The metabolic effects and mechanism of action of metformin are still poorly understood, despite the fact that it has been used to treat patients with non-insulin-dependent diabetes mellitus (NIDDM) for more than 30 years.

METHODS:

In 10 obese patients with NIDDM, we used a combination of isotope dilution, indirect calorimetry, bioimpedance, and tissue-balance techniques to assess the effects of metformin on systemic lactate, glucose, and free-fatty-acid turnover; lactate oxidation and the conversion of lactate to glucose; skeletal-muscle glucose and lactate metabolism; body composition; and energy expenditure before and after four months of treatment.

RESULTS:

Metformin treatment decreased the mean (+/- SD) glycosylated hemoglobin value from 13.2 +/- 2.2 percent to 10.5 +/- 1.6 percent (P < 0.001) and reduced fasting plasma glucose concentrations from 220 +/- 41 to 155 +/- 28 mg per deciliter (12.2 +/- 0.7 to 8.6 +/- 0.5 mmol per liter) (P < 0.001).

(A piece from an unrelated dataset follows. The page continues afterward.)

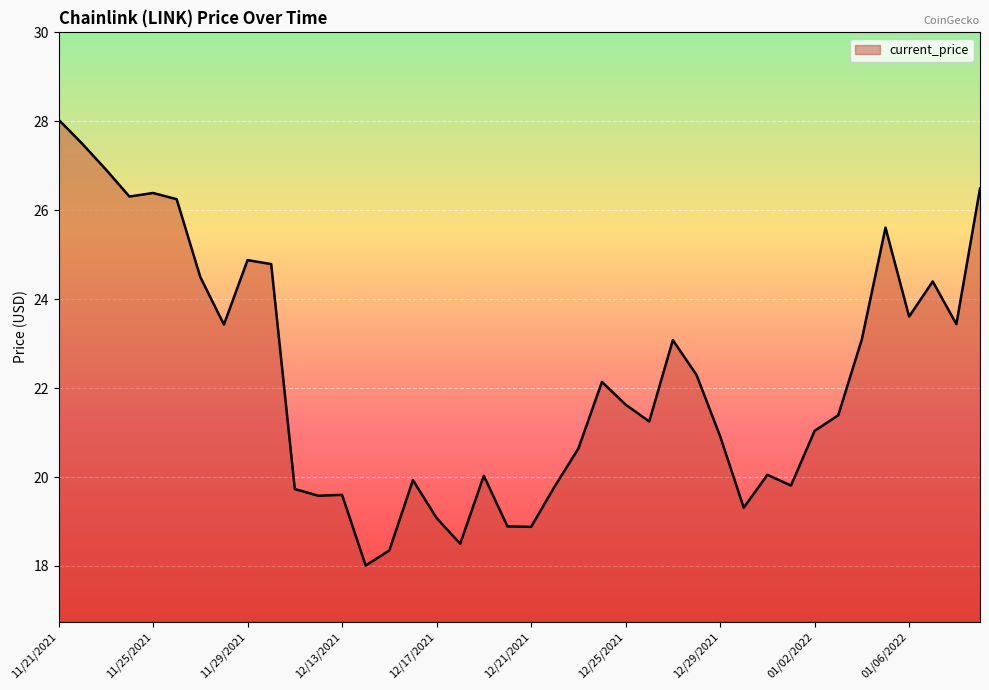

What is the difference between the maximum and minimum values?

10.0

Although resting energy expenditure did not change, the patients lost 2.7 +/- 1.3 kg of weight (P < 0.001), 88 percent of which was adipose tissue. The mean (+/- SE) rate of plasma glucose turnover (hepatic glucose output and systemic glucose disposal) decreased from 2.8 +/- 0.2 to 2.0 +/- 0.2 mg per kilogram of body weight per minute (15.3 +/- 0.9 to 10.8 +/- 0.9 mumol per kilogram per minute) (P < 0.001), as a result of a decrease in hepatic glucose output; systemic glucose clearance did not change. The rate of conversion of lactate to glucose (gluconeogenesis) decreased by 37 percent (P < 0.001), whereas lactate oxidation increased by 25 percent (P < 0.001). There were no changes in the plasma lactate concentration, plasma lactate turnover, muscle lactate release, plasma free-fatty-acid turnover, or uptake of glucose by muscle.

CONCLUSIONS:

Metformin acts primarily by decreasing hepatic glucose output, largely by inhibiting gluconeogenesis. It also seems to induce weight loss, preferentially involving adipose tissue.